Single by Peso Pluma and Anitta

from the album Éxodo
- Language: Spanish
- Released: 7 December 2023
- Genre: Reggaeton
- Length: 3:17
- Label: Double P
- Songwriters: Hassan Emilio Kabande Laija; Mario Cáceres; Jorge Alberto Erazo; Juan Diego Medina; Ángel Sandoval; Juan Daniel Arias; Omar José Pulido Vicari;
- Producers: Mario Cáceres; Jorge Milliano;

Peso Pluma singles chronology
| "Una Bala" (2023) | "Bellakeo" (2023) | "Rompe la Dompe" (2023) |

Anitta singles chronology
| "Monstrão" (2023) | "Bellakeo" (2023) | "Joga pra Lua" (2023) |

Music video
- "Bellakeo" on YouTube

= Bellakeo =

"Bellakeo" is a song by Mexican singer and rapper Peso Pluma and Brazilian singer Anitta. It was released through Double P Records on 7 December 2023, as the lead single of Peso Pluma's fourth studio album, Éxodo (2024).

== Background and release ==
After the release of Peso Pluma's album Génesis, the singer also continued and was able to achieve fame and success in his other reggaeton songs previously like "Quema" with Colombian singer Ryan Castro, "Ex-Special" with Puerto Rican singer Jhayco, "Ojos Azules" with Colombian singer Blessd or "La Chamba" with American singer Arcángel.

At the beginning of December 2023, Anitta announced through her WhatsApp channel and other social media the release of the song, scheduled to be released on December 7. They also shared previews of the music video.

== Music and lyrics ==
Musically, "Bellakeo" is a Spanish-language "infectious reggaeton song with a fusion of irresistible rhythms and seductive voices". It has lyrics that include "Toa' la noche bellaqueo", where the chorus is repeated by both artists four times.

== Music video ==
The music video, which premiered simultaneously with the single on 7 December 2023, was recorded in Madrid, Spain.
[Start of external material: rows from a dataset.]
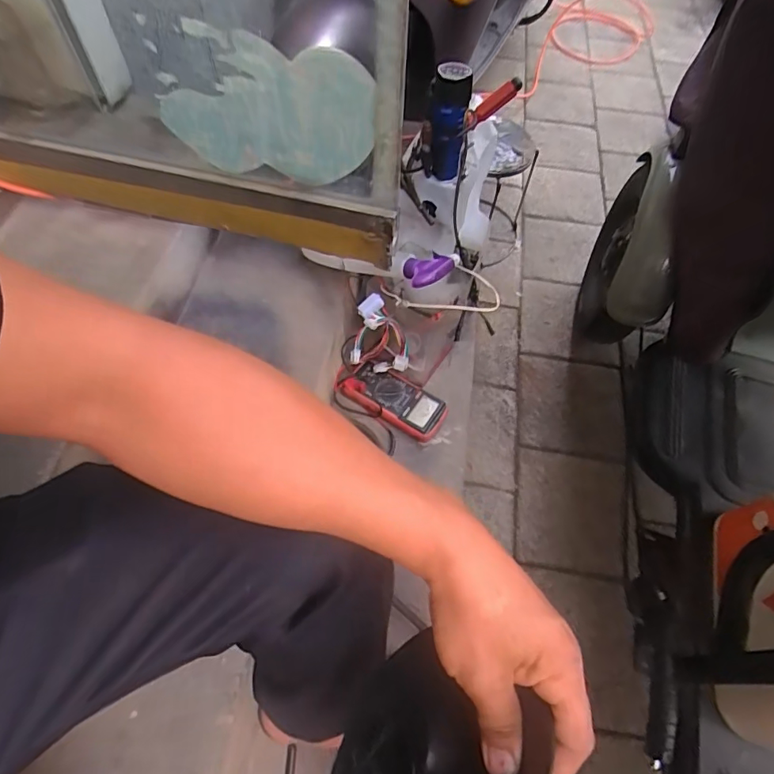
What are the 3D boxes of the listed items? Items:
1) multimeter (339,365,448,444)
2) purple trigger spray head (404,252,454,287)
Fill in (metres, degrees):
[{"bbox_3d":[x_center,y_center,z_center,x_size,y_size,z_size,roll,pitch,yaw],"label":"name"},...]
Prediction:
[{"bbox_3d":[0.014,0.027,0.887,0.183,0.030,0.092,25,62,12],"label":"multimeter"},{"bbox_3d":[0.066,-0.174,0.741,0.073,0.033,0.052,-9,61,-7],"label":"purple trigger spray head"}]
In the video it can see both singers performing the song in a partially lit dark area with several people dancing and twerking; Anitta can also be seen twerking in the video.

==Charts==

===Weekly charts===

Weekly chart performance for "Bellakeo"
| Chart (2023–2024) | Peak position |
|---|---|
| Argentina Hot 100 (Billboard) | 21 |
| Bolivia (Billboard) | 1 |
| Brazil Hot 100 (Billboard) | 46 |
| Central America (Monitor Latino) | 3 |
| Chile (Billboard) | 1 |
| Ecuador (Billboard) | 6 |
| Global 200 (Billboard) | 7 |
| Greece (IFPI) | 65 |
| Guatemala (Monitor Latino) | 8 |
| Honduras (Monitor Latino) | 4 |
| Mexico (Billboard) | 6 |
| Nicaragua (Monitor Latino) | 1 |
| Paraguay (Monitor Latino) | 2 |
| Peru (Billboard) | 2 |
| Portugal (AFP) | 26 |
| Spain (Promusicae) | 59 |
| US Billboard Hot 100 | 53 |
| US Hot Latin Songs (Billboard) | 3 |
| US Rhythmic Airplay (Billboard) | 18 |

===Year-end charts===

Year-end chart performance for "Bellakeo"
| Chart (2024) | Position |
|---|---|
| Global 200 (Billboard) | 144 |
| US Hot Latin Songs (Billboard) | 11 |

==Certifications==

Certifications for "Bellakeo"
| Region | Certification | Certified units/sales |
| Brazil (Pro-Música Brasil) | Diamond | 160,000^{‡} |
| Mexico (AMPROFON) | 4× Platinum | 560,000^{‡} |
| Portugal (AFP) | Gold | 5,000^{‡} |
| Spain (Promusicae) | Platinum | 100,000^{‡} |
| United States (RIAA) | 38× Platinum (Latin) | 2,280,000^{‡} |
^{‡} Sales+streaming figures based on certification alone.